DATA SHOWN:
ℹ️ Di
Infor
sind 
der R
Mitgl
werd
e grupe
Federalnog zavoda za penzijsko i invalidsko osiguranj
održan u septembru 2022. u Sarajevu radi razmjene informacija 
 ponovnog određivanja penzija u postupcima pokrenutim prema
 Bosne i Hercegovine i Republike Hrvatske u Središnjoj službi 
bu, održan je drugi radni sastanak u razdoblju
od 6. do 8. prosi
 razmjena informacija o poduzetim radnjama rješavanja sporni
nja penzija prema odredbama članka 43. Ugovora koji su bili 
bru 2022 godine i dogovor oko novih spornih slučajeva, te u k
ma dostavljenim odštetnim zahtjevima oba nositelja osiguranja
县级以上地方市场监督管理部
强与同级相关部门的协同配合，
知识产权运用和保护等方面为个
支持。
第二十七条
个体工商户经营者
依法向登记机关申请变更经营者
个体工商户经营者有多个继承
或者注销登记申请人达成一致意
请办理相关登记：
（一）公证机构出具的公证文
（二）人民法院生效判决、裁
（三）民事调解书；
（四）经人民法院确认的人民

--

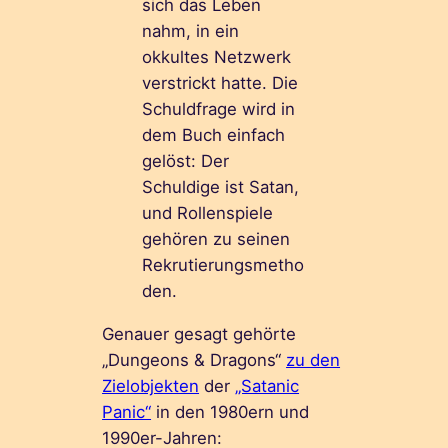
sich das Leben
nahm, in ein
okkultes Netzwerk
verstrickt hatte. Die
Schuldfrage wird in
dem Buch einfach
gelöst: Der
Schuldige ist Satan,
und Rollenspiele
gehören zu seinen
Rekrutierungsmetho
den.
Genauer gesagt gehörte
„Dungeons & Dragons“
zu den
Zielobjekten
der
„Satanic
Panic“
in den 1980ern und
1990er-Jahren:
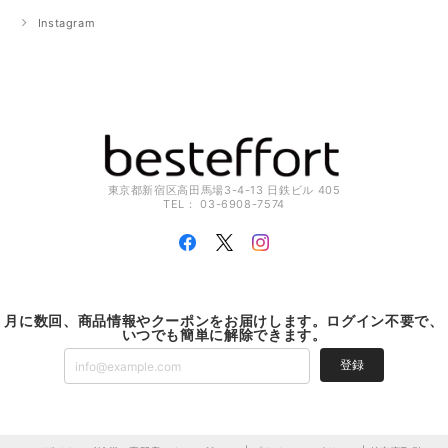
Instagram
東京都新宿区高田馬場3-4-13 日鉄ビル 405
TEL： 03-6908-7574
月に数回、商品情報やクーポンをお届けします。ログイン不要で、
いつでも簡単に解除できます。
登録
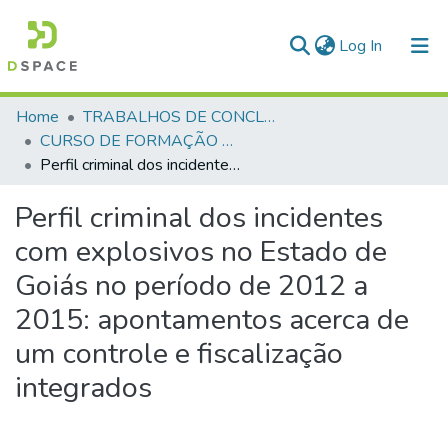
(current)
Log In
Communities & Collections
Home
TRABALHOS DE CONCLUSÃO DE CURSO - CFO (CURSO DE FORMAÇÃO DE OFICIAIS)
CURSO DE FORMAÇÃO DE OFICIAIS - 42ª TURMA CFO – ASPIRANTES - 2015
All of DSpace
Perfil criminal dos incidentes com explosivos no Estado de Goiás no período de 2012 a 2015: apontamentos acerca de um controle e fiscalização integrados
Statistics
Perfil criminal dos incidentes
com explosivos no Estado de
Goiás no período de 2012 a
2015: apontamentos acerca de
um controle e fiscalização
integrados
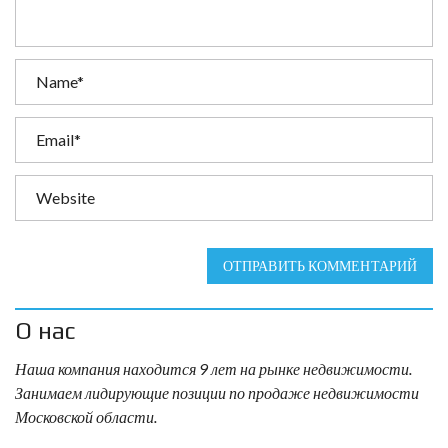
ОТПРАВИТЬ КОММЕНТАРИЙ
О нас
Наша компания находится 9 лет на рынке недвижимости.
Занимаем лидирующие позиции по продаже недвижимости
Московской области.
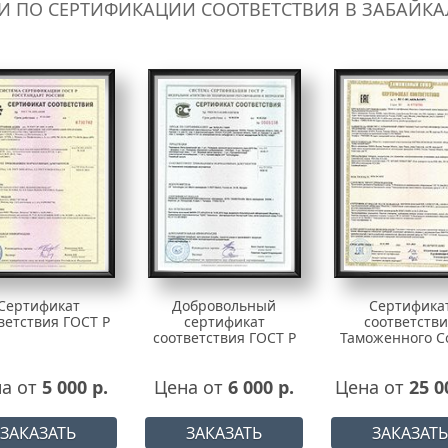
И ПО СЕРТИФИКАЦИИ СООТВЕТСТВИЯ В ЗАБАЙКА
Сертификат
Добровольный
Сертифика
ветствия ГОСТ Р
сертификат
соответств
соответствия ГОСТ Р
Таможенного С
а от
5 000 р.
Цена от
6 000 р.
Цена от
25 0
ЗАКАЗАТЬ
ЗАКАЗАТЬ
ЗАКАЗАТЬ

* * *

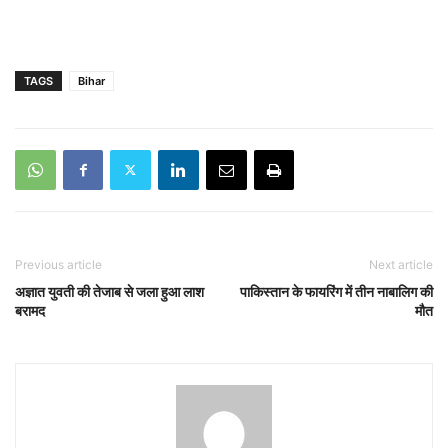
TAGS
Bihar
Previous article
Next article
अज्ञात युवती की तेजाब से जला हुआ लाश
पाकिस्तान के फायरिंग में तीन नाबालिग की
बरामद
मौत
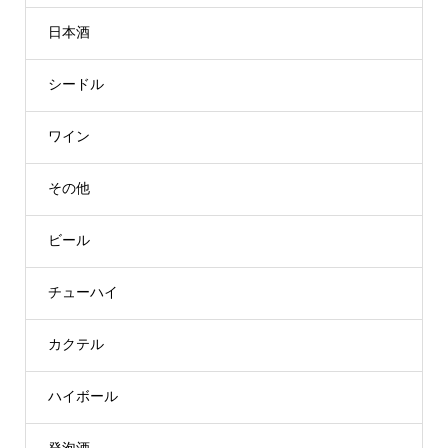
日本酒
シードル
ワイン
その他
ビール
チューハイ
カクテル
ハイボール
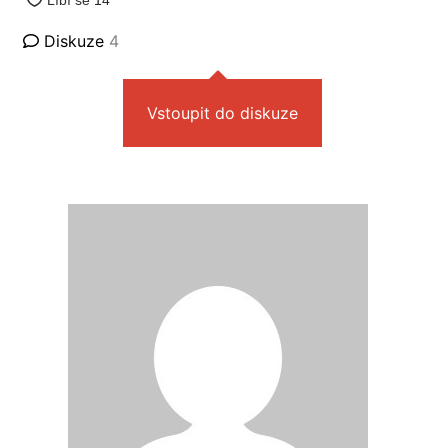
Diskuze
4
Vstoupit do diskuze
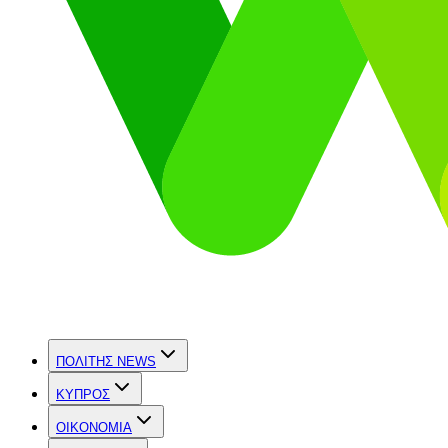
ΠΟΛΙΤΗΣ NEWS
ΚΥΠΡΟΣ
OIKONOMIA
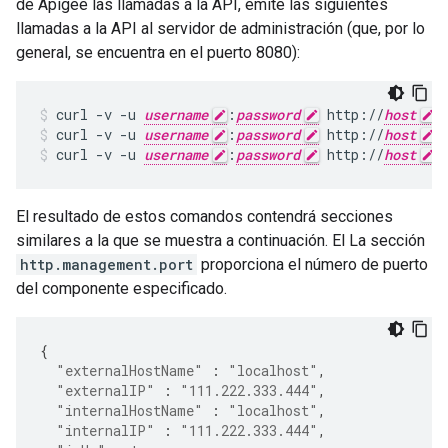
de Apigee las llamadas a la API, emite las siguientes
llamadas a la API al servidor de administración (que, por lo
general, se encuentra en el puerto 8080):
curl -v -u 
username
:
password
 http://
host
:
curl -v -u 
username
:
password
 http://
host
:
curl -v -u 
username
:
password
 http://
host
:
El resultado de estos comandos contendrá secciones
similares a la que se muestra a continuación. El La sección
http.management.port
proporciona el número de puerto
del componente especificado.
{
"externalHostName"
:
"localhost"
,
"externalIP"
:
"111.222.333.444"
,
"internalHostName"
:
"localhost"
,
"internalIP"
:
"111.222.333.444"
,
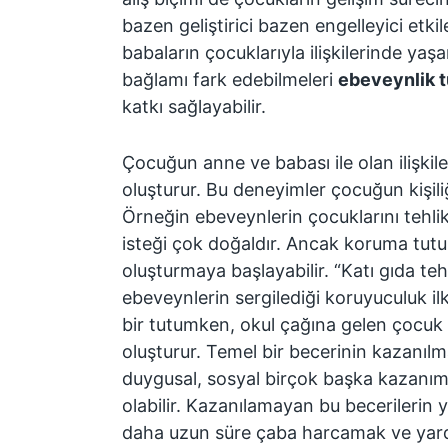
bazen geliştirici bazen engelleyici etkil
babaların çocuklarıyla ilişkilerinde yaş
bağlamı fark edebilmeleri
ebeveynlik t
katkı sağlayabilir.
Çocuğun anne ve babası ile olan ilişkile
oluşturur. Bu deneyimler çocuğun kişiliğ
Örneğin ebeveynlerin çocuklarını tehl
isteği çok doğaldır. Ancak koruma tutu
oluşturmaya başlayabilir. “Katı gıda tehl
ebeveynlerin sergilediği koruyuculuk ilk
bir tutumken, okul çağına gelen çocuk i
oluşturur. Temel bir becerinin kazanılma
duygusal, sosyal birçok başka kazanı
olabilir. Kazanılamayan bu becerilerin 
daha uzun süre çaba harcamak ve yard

TO-DO ITEM: Every line of the material above that has the string "недвижимости" needs pulling out.

RESPONSE AREA:
Наша компания находится 9 лет на рынке недвижимости.
Занимаем лидирующие позиции по продаже недвижимости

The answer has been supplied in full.